▶ _Zadania do wykonania_
**1.** Przetłumacz na angielski zdanie z tekstu o Leao i Fonsece: „Obecnie nie mamy w tej formacji zawodnika, za którego można być całkowicie pewnym.”
**2.** Przepisz z tekstu o Leao i Fonsece fragment od „I od tego chyba” do „poszedł na ławkę.”.

▶ _Pokazany fragment_
------------------------------------------------------------

I od tego chyba właśnie on jest, żeby zjadać presję za wszystkich robiąc za tarcze, byleby Furlani i Moncada mieli czyste rączki. xd
"Obecny Leao" gra tak od początku sezonu, a może nawet i preseasonu?
Wątpię, bo osobiście inne traktowanie widzę dopiero od paru tygodni, tj. od posadzenia go na ławce.
@Piotrek1899
Obecny mocny zjazd Leao jest spowodowany "głową", bo przecież on nigdy "psychy" nie miał. A że sezon zaczął fizycznie źle (po ME), to i grał przeciętnie lub słabo, a że głowy nie da się trenować, to i pojawiły się fochy i brak cofania się do obrony. A że Fonseca cały czas gra "o życie", to jednak potrzebuje 11 graczy, a nie 10, więc Rafa poszedł na ławkę.
Jak dla mnie wszystko powyższe wygląda racjonalnie i nie doszukiwałbym się jakiegoś konfliktu, chyba że takowy wyszedł od strony Portugalczyka, który po raz pierwszy od dawien dawna został potraktowany jak większość innych piłkarzy, a nie jak "primadonna".
Być może Ty masz rację, ale nie wiemy jak wyglądają ich rozmowy w szatni, być może na dzień dobry mu powiedział, że od teraz będzie brał udział w fazie defensywnej, bo jak nie to za parę meczy będzie ława i Rafa się obsrał.
Oczywiście, że mi się gra nie podoba. Aczkolwiek uważam, że momentami z przodu wygląda to obiecująco. Wszystko psuje totalny bałagan z tyłu. Obecnie nie mamy w tej formacji zawodnika, za którego można być całkowicie pewnym. Może poza Gabbią. Praca zarządu? Cóż, z pewnością kilka rzeczy powinni zrobić lepiej. Tego nie da się ukryć. Mam tutaj na myśli przede wszystkim transfery, a także Ibrahimovicia i jego rolę. Zagadka. Powinien przybyć rasowy dm i przede wszystkim zastępstwo dla Theo. Fonseca? Jemu daję czas. Mamy 10 kolejkę. On chce grać zupełnie inną piłkę, niż za czasów Piolego. Dostrzegam to. Mamy momenty, że z przodu naprawdę fajnie klepiemy. Jednak widzę też to, że jesteśmy strasznie chimeryczni, a obrona jest na poziomie Serie C. Z mentalem też coś nie gra. Uważam, że jeśli do stycznia tego nie ogarnie, to powinna nastąpić zmiana. trenera.

------------------------------------------------------------

▶ _Wpisy_
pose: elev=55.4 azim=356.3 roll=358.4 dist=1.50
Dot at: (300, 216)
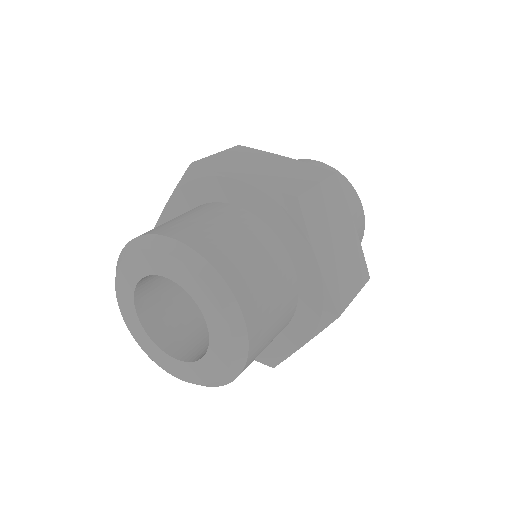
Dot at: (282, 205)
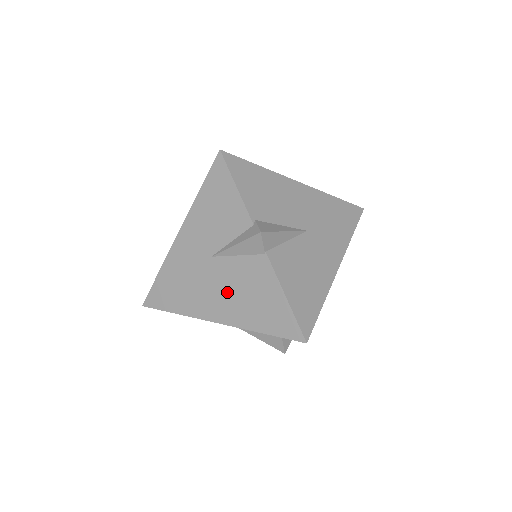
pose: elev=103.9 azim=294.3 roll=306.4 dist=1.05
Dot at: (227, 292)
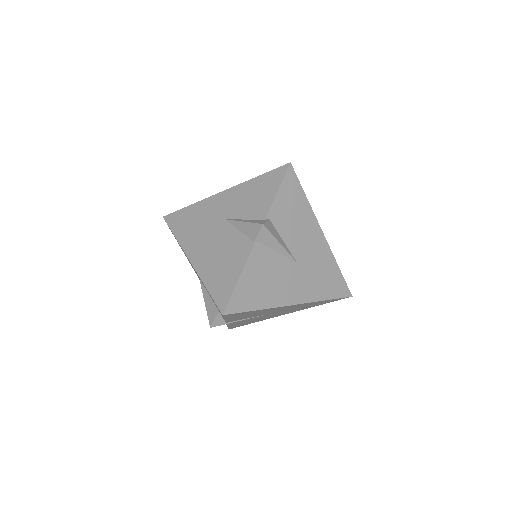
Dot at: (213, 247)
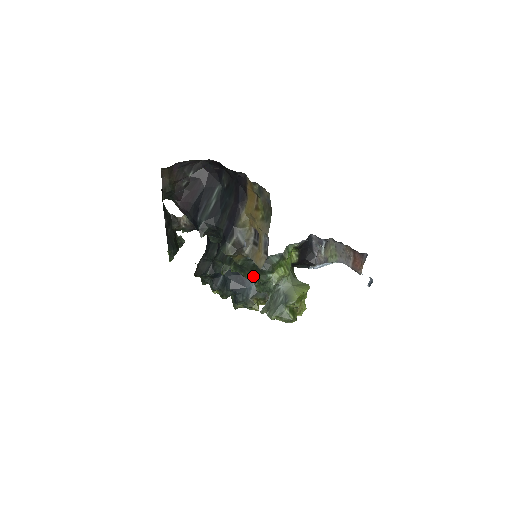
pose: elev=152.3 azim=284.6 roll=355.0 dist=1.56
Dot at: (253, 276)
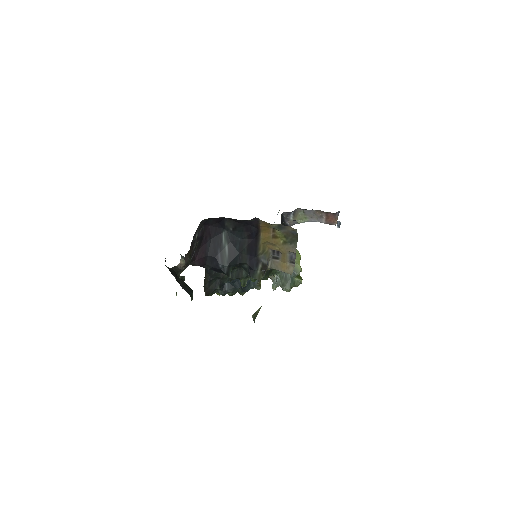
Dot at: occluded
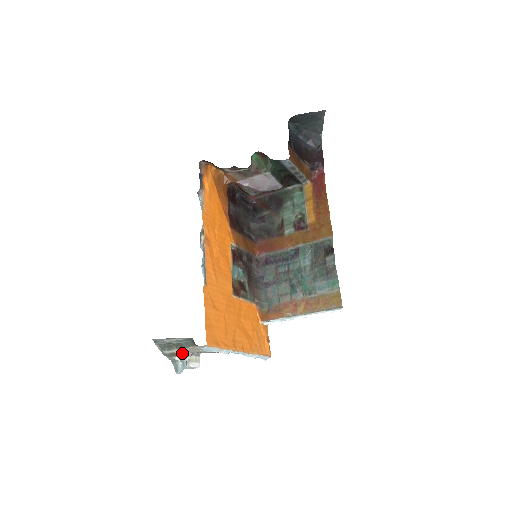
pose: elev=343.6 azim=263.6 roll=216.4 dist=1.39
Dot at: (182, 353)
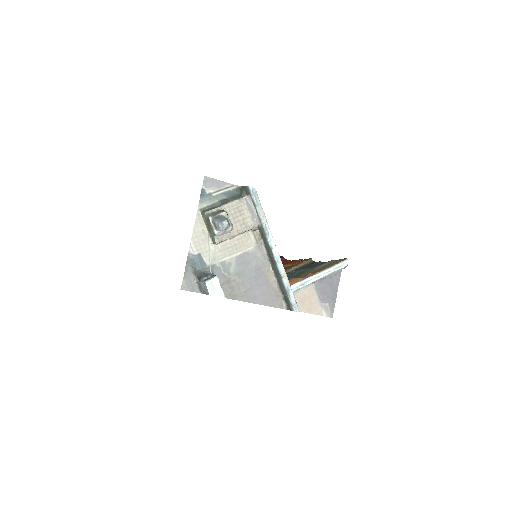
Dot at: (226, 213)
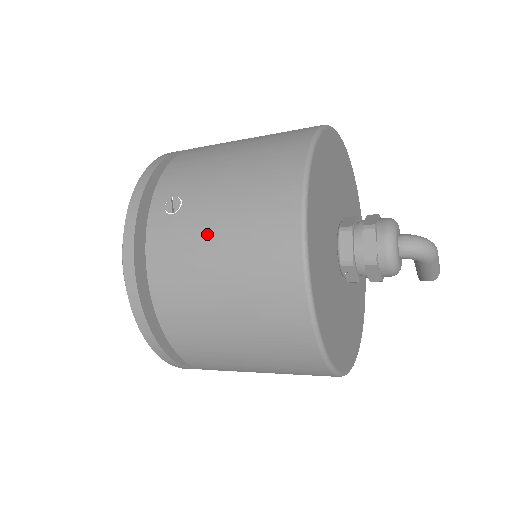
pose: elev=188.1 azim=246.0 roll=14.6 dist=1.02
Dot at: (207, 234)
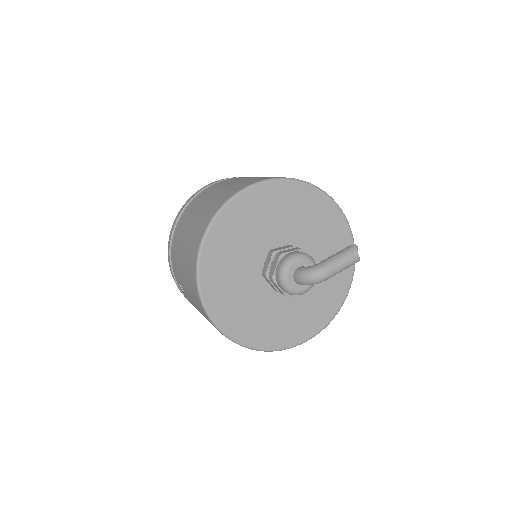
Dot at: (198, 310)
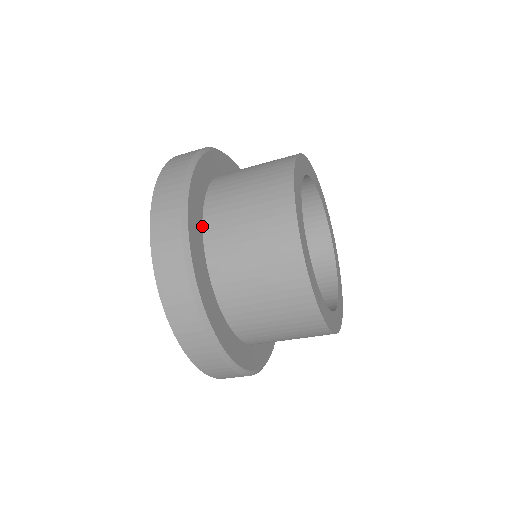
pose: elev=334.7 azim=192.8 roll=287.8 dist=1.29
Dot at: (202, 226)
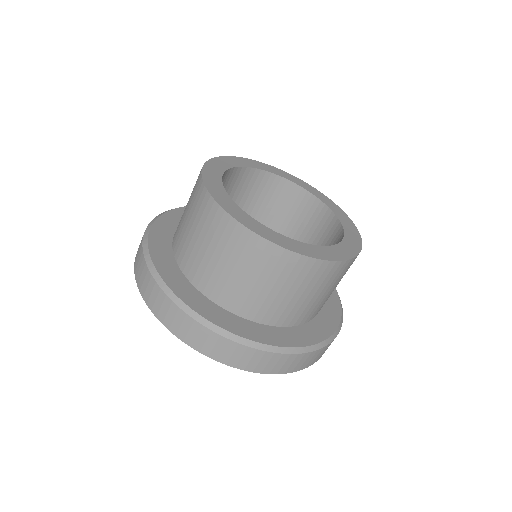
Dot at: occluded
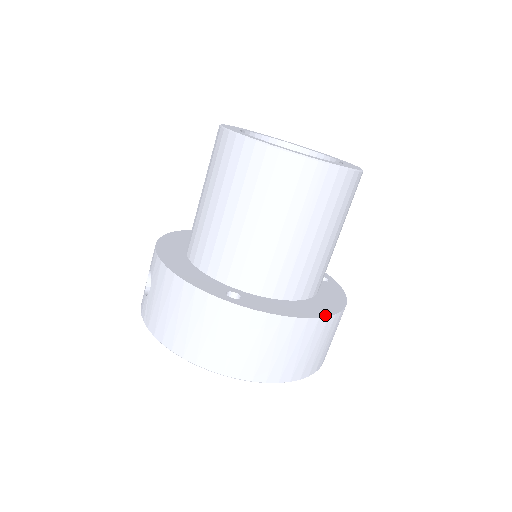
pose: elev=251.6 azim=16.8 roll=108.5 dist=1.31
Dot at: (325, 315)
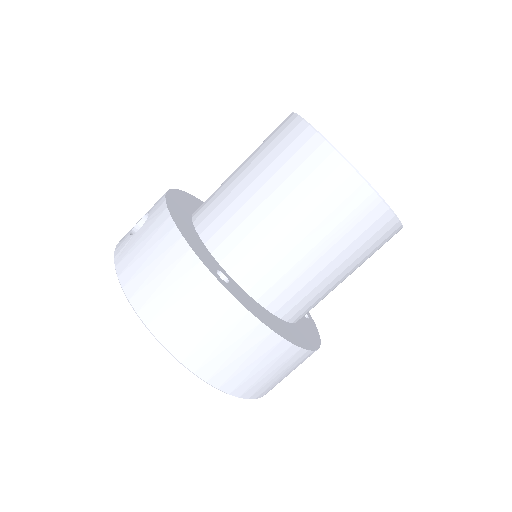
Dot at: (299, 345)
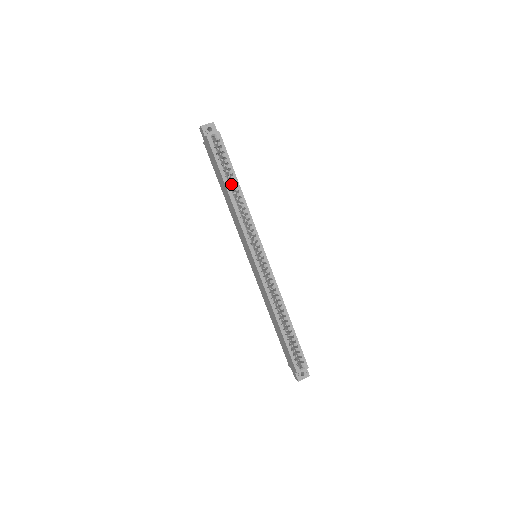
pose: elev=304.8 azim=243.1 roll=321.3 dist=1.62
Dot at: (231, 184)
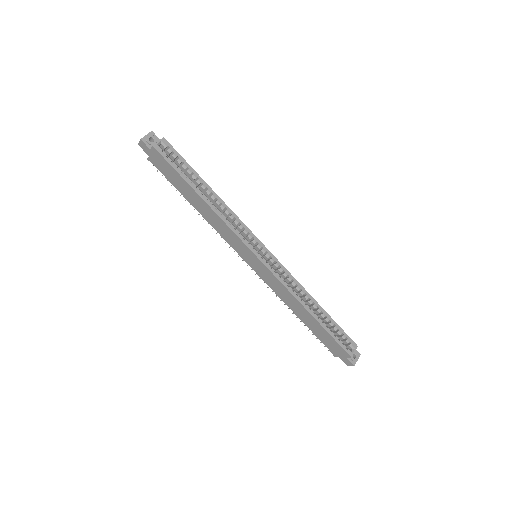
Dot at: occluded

------------------------------------------------------------

▶ _Udzielone odpowiedzi_
**1.** At the moment we don't have a single player in this formation we can be completely sure of.

**2.**
I od tego chyba właśnie on jest, żeby zjadać presję za wszystkich robiąc za tarcze, byleby Furlani i Moncada mieli czyste rączki. xd
"Obecny Leao" gra tak od początku sezonu, a może nawet i preseasonu?
Wątpię, bo osobiście inne traktowanie widzę dopiero od paru tygodni, tj. od posadzenia go na ławce.
@Piotrek1899
Obecny mocny zjazd Leao jest spowodowany "głową", bo przecież on nigdy "psychy" nie miał. A że sezon zaczął fizycznie źle (po ME), to i grał przeciętnie lub słabo, a że głowy nie da się trenować, to i pojawiły się fochy i brak cofania się do obrony. A że Fonseca cały czas gra "o życie", to jednak potrzebuje 11 graczy, a nie 10, więc Rafa poszedł na ławkę.